Created by Congress as an Asian counterpart to Radio Free Europe, the radio began beaming Mandarin-language programming to China in September 1996. It says its mission is to provide accurate information in Asian countries with authoritarian governments where freedom of expression is curbed.

The station receives federal funds but it has the status of a private corporation. It broadcasts to China, Tibet, Laos, Cambodia, Vietnam, Myanmar and North Korea.

The Chinese embassy spokesman, Yu Shu Ning, said China did not accept the argument for tolerating Radio Free Asia.

``We are opposed to such kinds of broadcasts which aim to interfere in Chinese internal affairs in the name of the free flow of information,'' he told Reuters.

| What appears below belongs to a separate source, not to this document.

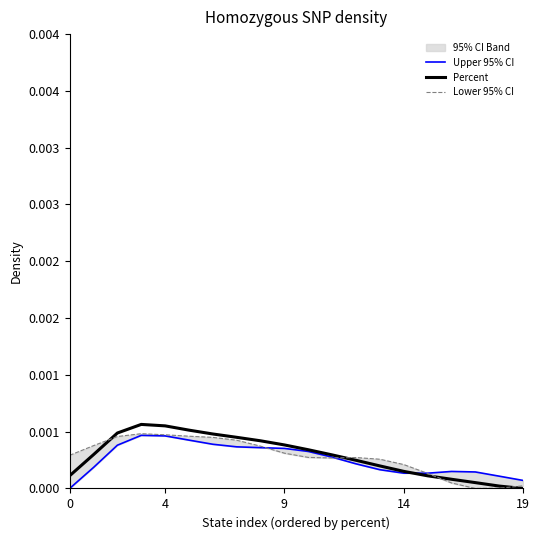

The value of Upper 95% CI at 4 is 0.0. True or false?

False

Members of Congress and human rights groups condemned the Chinese decision and urged Clinton to take a stand.

House Speaker Newt Gingrich said in a statement that he was gravely concerned. ``This is censorship -- pure and simple -- and the U.S. government must not stand for it,'' he told Clinton in a letter released by his office.

``If the Chinese government does not immediately return the visas ... you should bring them (the three journalists) with you in person on Air Force One,'' Gingrich added.

The Paris-based press freedom group Reporters sans Frontieres sent Chinese President Jiang Zemin a protest against the visa cancellation and urged him to reverse it.

It said the Chinese authorities would also prevent journalists from two Hong Kong publications, Apple Daily and Next Magazine, from covering the state visit in Beijing.

House International Relations Committee chairman Ben Gilman, a New York Republican, said, ``This is insulting to our government, to all Americans everywhere, and to the presidency itself. It shows what China's leaders resort to when they fear the freedom of communication.''

Congressman Chris Smith, a New Jersey Republican, called it ''outrageous'' and noted that China regularly jams Radio Free Asia. He offered a bill to make it a 24-hour broadcast.

Democrat Nancy Pelosi of California, one of the most outspoken critics of Clinton's China policies, said the Chinese ''knew they could get away with it'' because Clinton had sent signals he was backing off on other issues.

``It is so unfortunate China has given the president's trip a black eye from the start by determining who will cover his visit in China,'' she said.